[Extracted records — start]

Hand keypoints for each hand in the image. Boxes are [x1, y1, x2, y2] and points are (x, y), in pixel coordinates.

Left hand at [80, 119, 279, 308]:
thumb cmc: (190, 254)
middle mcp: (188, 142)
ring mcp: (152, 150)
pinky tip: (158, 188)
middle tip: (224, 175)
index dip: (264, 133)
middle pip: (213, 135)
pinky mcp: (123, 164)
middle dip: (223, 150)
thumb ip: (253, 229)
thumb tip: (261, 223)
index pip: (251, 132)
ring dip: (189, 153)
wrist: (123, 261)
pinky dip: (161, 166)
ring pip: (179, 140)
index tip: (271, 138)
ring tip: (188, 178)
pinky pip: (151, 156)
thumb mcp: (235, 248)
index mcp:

[Extracted records — finish]

Task objective:
Nothing but the exact lines of the data above, from the line containing "pinky dip: (161, 166)" through the last, should appear in the answer.

Exercise response:
pinky dip: (161, 166)
ring pip: (179, 140)
index tip: (271, 138)
ring tip: (188, 178)
pinky pip: (151, 156)
thumb mcp: (235, 248)
index mcp:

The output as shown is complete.